**DESCRIPTION OF THE TASK**
Please revise the items below by changing every "y-axis" to "vertical axis" and keeping everything else the same.
◆ ◆ ◆ ◆ ◆ ◆ ◆
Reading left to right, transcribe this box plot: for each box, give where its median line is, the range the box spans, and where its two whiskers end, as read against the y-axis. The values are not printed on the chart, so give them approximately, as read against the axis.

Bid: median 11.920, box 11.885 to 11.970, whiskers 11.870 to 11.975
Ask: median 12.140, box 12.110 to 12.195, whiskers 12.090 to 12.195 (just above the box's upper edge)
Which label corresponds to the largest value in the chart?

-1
◆ ◆ ◆ ◆ ◆ ◆ ◆
**ANSWER BOX**
Reading left to right, transcribe this box plot: for each box, give where its median line is, the range the box spans, and where its two whiskers end, as read against the vertical axis. The values are not printed on the chart, so give them approximately, as read against the axis.

Bid: median 11.920, box 11.885 to 11.970, whiskers 11.870 to 11.975
Ask: median 12.140, box 12.110 to 12.195, whiskers 12.090 to 12.195 (just above the box's upper edge)
Which label corresponds to the largest value in the chart?

-1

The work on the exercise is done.